Pancho Villa was back in the headlines on this day in 1920, seemingly back to his old habits.
And the unfinished results of World War One were in the headlines in regard to Turkey, whose new government was fighting the Allied powers that were in the country and seeking to redraw its map.
Part of that map had already been redrawn as imperial possessions of the Ottoman Empire were severed from it. What would become of them wasn't quite known at the time, but the Syrian National Congress thought it knew what should happen to that part which was Syrian. On this day in 1920 it declared Syria to be an independent Arab kingdom with Hashemite Emir Faisal, famous for his role in the Arab Revolt during the Great War as its king.
King Faisal I of Syria.
Syria had been regarded as the prize by Arab revolutionaries during World War One and Faisal's ascendency of its thrown was therefore a personal ascendency as well. It would be instantly challenged by France, which felt itself to have a special role in Syria dating back to the Middle Ages. This was known to the Syrians at the time, and indeed Faisal had already entered into an agreement with France which more or less made Syria a French protectorate. That agreement was massively disliked in Syria and was renounced by Faisal prior to his being declared the king. The declaration of independence would shortly lead to the San Remo Conference which would decide Syria's statuts, at least for the short term, as well as the status of Faisal's claim to a Syrian throne.

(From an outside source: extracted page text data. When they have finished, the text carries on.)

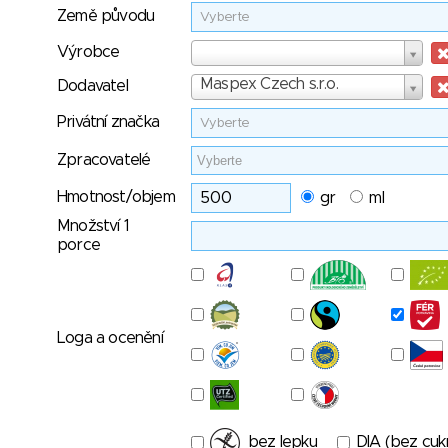
Země původu
Vyberte
Výrobce
Výrobce
Dodavatel
Maspex Czech s.r.o.
Dodavatel
Privátní značka
Vyberte
Zpracovatelé
Hmotnost/objem
gr
ml
Množství 1
porce
Loga a ocenění
bez lepku
DIA (bez cuk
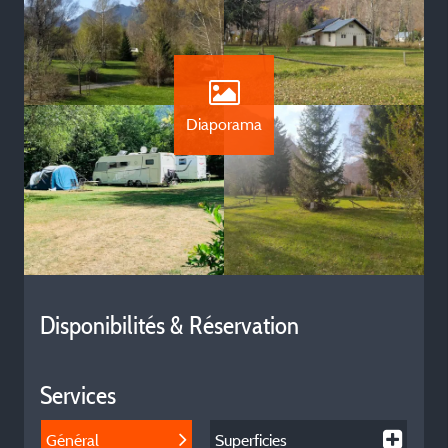
Diaporama
Disponibilités & Réservation
Services
Général
Superficies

Also in the Middle East on this day, there were protests in Jerusalem.
Protests at the Damascus Gate in Jerusalem.
The protests would keep on and would soon turn violent. Their focus was opposition to Jewish immigration into Palestine but the motivation for protests on this day and the day prior were sparked by the Syrian National Congress declaring the existence of the Syrian state, which claimed British controlled lands within its boundaries.
On a lighter note, Gasoline Alley pondered one of the hazards of the motor age.
I was actually in a motor vehicle accident in the late 1980s when a kid doing something just such as this rear ended my 1954 Chevrolet sedan.